I used to believe in love. I used to believe there was someone for me. I used to think, no one's meant to be alone in this world.
Now, I've come to believe I'm meant to be alone. I have people around me, people I know love me, but not romantically.
I have a hole inside of my chest I can't refill. I have an emptiness inside of me, something I miss deeply, and I wish I could fill it.
I feel like my best friend is my soulmate, but I also believe soulmates can just be friends. A soulmate is someone who brings you peace, someone who makes you feel safe. Someone who's never going to turn their back on you. Someone who's going to take care of you, in better or worse. A soulmate can be anyone in your life, not just your romantic interest.

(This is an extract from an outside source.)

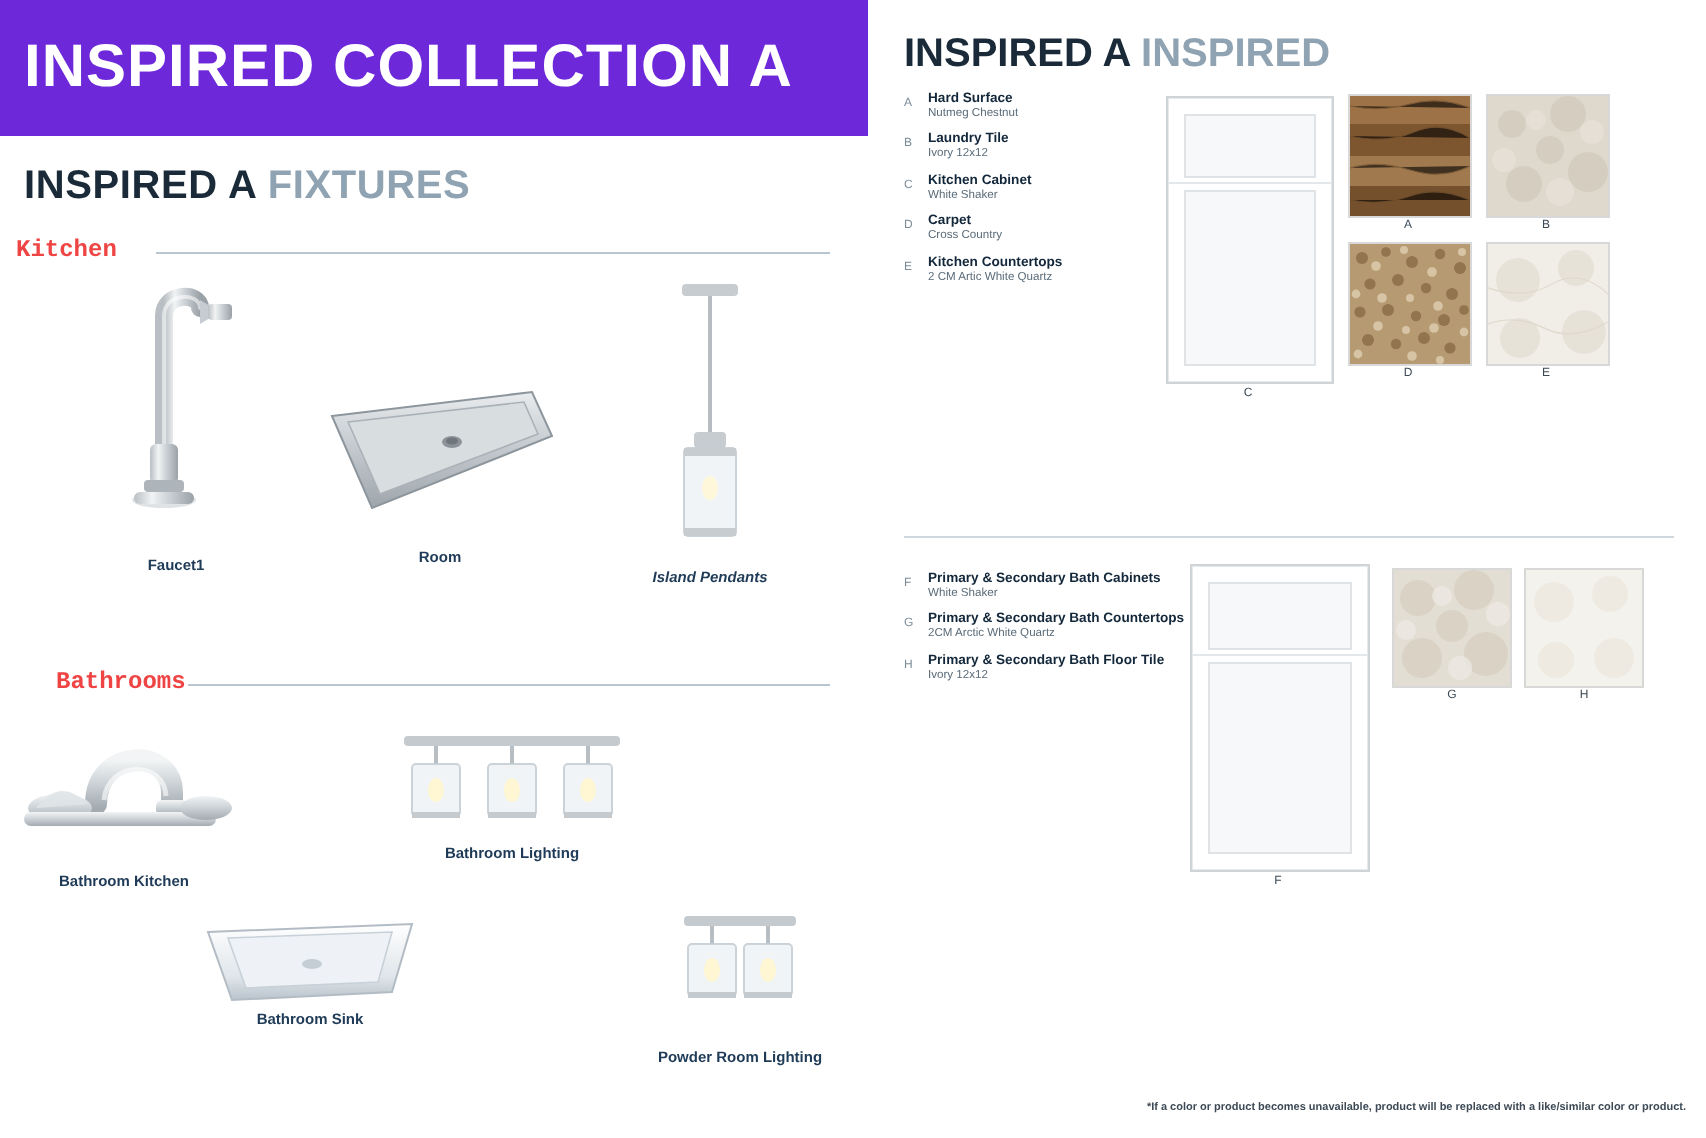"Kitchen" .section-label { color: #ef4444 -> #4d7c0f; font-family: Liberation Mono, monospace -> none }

I don't believe in marriage anymore. It's just an expensive piece of paper that eventually is going to bring pain. Marriage is something I used to want for my life, but why would I spend so much money, something that literally runs the world, on the possibility of falling out of love in the future?
I've changed my outlook on so much. I used to look forward to being married and having kids with the love of my life, creating and raising a family, having a lovely home in the suburbs and watching my kids grow into fine adults. Now, I want to grow old without that. I just want to be surrounded by my friends, people who chose me to be in their lives and stuck with me no matter what. People who have saved my life too many times to count.
I don't think I'll ever be able to fill this hole inside my heart, and I don't think I'll ever actually be okay. My sleeping has continued to be messed up time and time again. I still hear people whispering to me when no one's around. I still see myself doing drastic things, visions of myself dying.
A lot of times, my dreams lead to my death in some way. I've gotten to where I don't even want to sleep because I know the outcome; me lying on the floor, taking my last breaths, alone. I can never see the face of my killer, though. When I look up, all I ever see is a blank face, someone who has shoulder-length black hair. I can't tell a gender, I can't see any distinct details. Things start to go fuzzy, then I wake up. It's always a different way of dying, too.
I don't know if these "dreams" have meanings, but I get a feeling they do. The one time I didn't have those dreams out of months of having them, was when I was plastered and dreamt about my mom instead. That didn't feel like a dream; it felt like she was trying to tell me something. I wish I could remember what you said to me, Mom.